1888. Im Londoner East End geht ein brutaler Prostituierten-Mörder um, der von der Bevölkerung den Namen "Jack, the Ripper" erhält. Der Täter ist kein geringerer als Prinz Albert Victor Edward, genannt Eddy, der kommende Thronfolger Englands. Inspektor James Hanson von Scotland ermittelt in dem Fall, findet in der Arbeiterin Florry Lewis eine wichtige Zeugin und kann schlußendlich sogar Prinz Eddy eine Falle stellen. Doch die Wahrheit über den Ripper soll nie ans Tageslicht kommen...

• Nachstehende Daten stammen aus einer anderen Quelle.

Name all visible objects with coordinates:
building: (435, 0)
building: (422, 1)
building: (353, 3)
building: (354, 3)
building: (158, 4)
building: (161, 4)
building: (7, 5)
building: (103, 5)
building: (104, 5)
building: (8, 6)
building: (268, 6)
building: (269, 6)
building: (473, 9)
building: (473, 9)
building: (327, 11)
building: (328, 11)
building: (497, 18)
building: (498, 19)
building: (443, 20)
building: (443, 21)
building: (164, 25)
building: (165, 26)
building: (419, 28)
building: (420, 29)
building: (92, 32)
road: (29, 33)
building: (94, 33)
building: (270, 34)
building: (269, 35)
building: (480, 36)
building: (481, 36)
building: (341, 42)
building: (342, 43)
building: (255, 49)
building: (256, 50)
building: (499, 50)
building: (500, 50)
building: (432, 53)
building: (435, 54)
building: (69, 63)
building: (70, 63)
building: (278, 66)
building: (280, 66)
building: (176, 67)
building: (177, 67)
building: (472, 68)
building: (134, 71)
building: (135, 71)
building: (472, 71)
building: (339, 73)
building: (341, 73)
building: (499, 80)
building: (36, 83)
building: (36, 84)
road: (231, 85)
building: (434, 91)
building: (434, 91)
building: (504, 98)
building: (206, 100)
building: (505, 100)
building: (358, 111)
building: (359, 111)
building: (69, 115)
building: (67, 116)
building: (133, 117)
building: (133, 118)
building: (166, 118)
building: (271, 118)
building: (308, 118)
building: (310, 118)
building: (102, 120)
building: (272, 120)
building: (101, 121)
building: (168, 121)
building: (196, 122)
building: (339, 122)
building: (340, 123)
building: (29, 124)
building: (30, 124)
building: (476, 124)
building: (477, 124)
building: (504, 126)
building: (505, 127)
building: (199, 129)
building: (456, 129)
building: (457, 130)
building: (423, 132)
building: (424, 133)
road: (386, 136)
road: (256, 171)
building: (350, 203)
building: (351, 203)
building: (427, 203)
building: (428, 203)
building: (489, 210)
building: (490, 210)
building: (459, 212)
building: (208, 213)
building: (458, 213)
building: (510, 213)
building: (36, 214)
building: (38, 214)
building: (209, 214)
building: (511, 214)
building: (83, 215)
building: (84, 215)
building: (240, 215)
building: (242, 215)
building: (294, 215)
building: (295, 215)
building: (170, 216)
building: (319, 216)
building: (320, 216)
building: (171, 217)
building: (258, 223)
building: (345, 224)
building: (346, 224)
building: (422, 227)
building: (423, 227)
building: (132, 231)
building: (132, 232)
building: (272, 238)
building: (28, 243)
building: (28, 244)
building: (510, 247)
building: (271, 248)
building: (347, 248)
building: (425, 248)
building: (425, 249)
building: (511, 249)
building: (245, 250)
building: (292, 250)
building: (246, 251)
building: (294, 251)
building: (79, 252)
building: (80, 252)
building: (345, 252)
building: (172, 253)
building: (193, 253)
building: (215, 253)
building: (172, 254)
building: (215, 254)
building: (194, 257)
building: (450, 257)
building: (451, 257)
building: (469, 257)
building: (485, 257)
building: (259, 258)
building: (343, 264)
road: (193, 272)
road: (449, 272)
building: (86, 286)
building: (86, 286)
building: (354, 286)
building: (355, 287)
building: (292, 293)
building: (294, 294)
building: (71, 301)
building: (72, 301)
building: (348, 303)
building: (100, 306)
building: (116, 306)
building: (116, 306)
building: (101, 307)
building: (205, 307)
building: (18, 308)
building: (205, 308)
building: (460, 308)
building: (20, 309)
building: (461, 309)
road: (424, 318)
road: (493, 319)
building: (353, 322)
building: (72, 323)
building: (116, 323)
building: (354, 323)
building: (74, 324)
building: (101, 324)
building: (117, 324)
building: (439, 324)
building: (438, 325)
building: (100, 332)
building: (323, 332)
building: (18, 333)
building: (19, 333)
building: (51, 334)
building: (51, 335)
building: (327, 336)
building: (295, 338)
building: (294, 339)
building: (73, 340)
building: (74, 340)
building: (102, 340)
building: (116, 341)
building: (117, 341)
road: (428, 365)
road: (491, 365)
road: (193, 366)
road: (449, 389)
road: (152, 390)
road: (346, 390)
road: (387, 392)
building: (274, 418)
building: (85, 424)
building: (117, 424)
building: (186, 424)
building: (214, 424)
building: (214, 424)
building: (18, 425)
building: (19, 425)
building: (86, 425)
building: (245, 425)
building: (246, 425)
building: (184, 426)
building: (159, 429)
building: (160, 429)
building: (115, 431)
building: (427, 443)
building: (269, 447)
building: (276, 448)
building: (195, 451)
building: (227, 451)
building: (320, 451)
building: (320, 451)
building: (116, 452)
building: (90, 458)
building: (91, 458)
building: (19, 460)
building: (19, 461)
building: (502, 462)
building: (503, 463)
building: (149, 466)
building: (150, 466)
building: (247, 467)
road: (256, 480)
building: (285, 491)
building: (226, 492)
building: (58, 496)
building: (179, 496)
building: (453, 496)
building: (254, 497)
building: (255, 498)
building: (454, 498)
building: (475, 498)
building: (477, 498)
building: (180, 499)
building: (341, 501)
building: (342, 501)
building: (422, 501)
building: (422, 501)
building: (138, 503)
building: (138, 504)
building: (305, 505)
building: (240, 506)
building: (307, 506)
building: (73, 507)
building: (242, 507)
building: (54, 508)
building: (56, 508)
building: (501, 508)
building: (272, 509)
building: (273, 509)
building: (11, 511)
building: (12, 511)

Filme über Jack the Ripper haben es naturgemäß schwer, denn die Geschichte ist altbekannt und die Zahl der Morde historienbedingt vorgegeben. Und wenn man dann noch weiß, daß mit Bob Clarks "Mord an der Themse" (aka "Verschwörung im Nebel") bereits die bestmögliche, weil genial düster-unterhaltsame Version des Stoffes vorliegt, kann man sich an fünf Fingern ausrechnen, daß jedwede Neuverfilmung daran gemessen werden wird. So besehen ist Janet Meyers "Ripper – Der Schlitzer" nur ein leidlich spannender Kriminalfilm, der durch die Liebesgeschichte zwischen dem Inspektor und der Zeugin ein weit breiteres Publikum anspricht. Die recht steril wirkende Inszenierung (angeblich in Melbourne on location, offenbar größtenteils aber in einem Studio!) und die Zurückhaltung bei der Darstellung der Greueltaten läßt vermuten, daß diese Produktion hier gleich für eine Fernsehpremiere gedacht war. Fazit: Mittelmaß. Mit Patrick Bergin, Gabrielle Anwar, Michael York, Samuel West u.a.